• **Prompt**: Every line with "knee" in it must be copied from the data.

• **The input**:

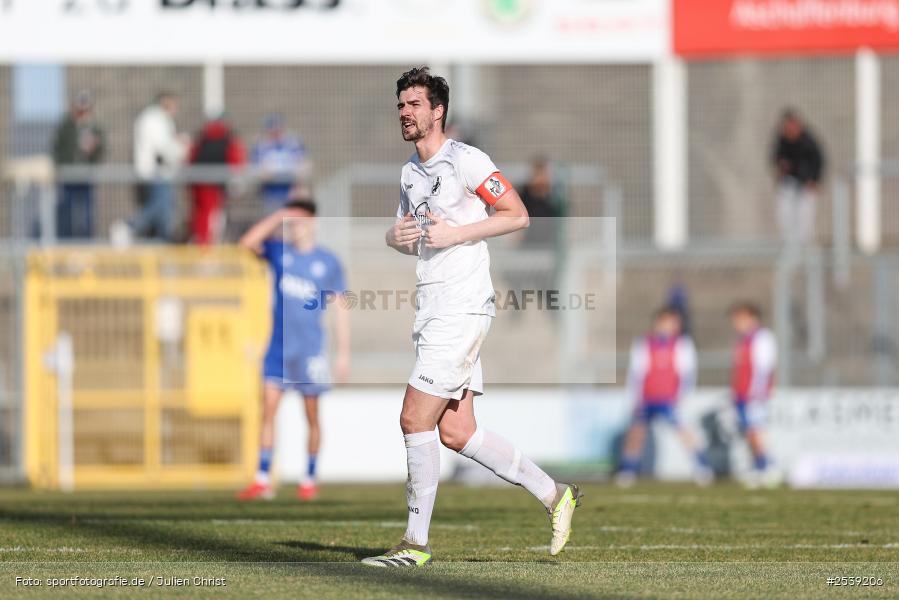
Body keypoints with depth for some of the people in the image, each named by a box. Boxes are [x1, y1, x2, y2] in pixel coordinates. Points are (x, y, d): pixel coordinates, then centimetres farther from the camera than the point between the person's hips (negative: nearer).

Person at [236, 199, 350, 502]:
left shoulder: (328, 262, 2)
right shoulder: (279, 252, 6)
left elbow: (340, 308, 4)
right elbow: (248, 242, -11)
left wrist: (344, 354, 0)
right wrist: (277, 217, -13)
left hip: (310, 349, -1)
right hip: (278, 348, 1)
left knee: (312, 416, 4)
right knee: (268, 409, -8)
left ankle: (309, 480, 15)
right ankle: (263, 480, -11)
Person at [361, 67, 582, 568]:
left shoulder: (465, 160, -8)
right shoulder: (411, 171, 18)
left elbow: (517, 215, -10)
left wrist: (455, 234, -17)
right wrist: (397, 236, 4)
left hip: (463, 306, -9)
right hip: (434, 309, 9)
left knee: (415, 419, -11)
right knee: (457, 433, 5)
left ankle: (417, 543, -4)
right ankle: (554, 495, 16)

• **Result of this task**:
left knee: (312, 416, 4)
right knee: (268, 409, -8)
left knee: (415, 419, -11)
right knee: (457, 433, 5)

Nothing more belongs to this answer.